Google weakens Allo chat app privacy promise
Google has launched its new chat app with weaker privacy protection measures than previously promised.
The company had originally said conversations within Allo would be only temporarily stored on its servers, restricting the authorities' ability to request access.
However, the Verge news site revealed that Google now holds on to the data unless users take active measures to stop it.
Google has confirmed the U-turn.
Privacy campaigners say the public must be kept informed about how their records are handled.
"It's important that citizens are given enough information about what will happen to their data for them make an informed choice about whether or not they want to use this service," said Daniel Nesbitt, research director at Big Brother Watch.
"This includes who may be able to access it and where the data will be stored".
Allo was first announced at the Google IO event in May.
At the time, it said chat records would be "transiently" stored on its servers.
This was required to provide the app's standout feature - the inclusion of the Google Assistant, a tool that provides context-relevant suggestions.
For example, if two people are discussing Italian food, the Assistant can be asked within the conversation to give details of nearby restaurants or how to prepare a dish.
Google's support documents state that a user can opt to wipe their chat history and add that it holds onto people's data to provide them with "a more personalised experience".
But when first asked, the firm was unable to clarify whether it had abandoned plans to delete chats without being prompted.
Allo itself handled privacy queries by providing a link to the Verge.
However, a spokeswoman later confirmed the change of policy.
"We've given users transparency and control over their data in Google Allo," she told the BBC.
"Our approach is simple - your chat history is saved for you until you choose to delete it.
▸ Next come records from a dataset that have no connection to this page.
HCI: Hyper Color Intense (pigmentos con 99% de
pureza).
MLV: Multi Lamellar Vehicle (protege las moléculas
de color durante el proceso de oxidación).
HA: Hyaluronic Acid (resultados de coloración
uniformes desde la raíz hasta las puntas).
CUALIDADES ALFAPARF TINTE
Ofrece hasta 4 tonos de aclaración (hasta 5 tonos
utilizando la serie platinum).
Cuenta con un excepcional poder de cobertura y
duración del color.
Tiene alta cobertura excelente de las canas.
You can delete single messages or entire conversations."
Allo does offer an Incognito mode - which encrypts the chats in a form that prevents the Assistant listening in or the authorities being able to get an unscrambled copy - but this is not enabled by default.
"Google has a challenge as there are already a lot of big players with chat apps with very established audiences," said Jack Kent, from the IHS Technology consultancy.
"With messaging it's not just about acquiring one user, it's about acquiring the network of users.
"Google is trying to do that by offering a smarter messaging experience, and to do that it needs the data to learn about its users.
"But it needs to be careful about how it communicates that."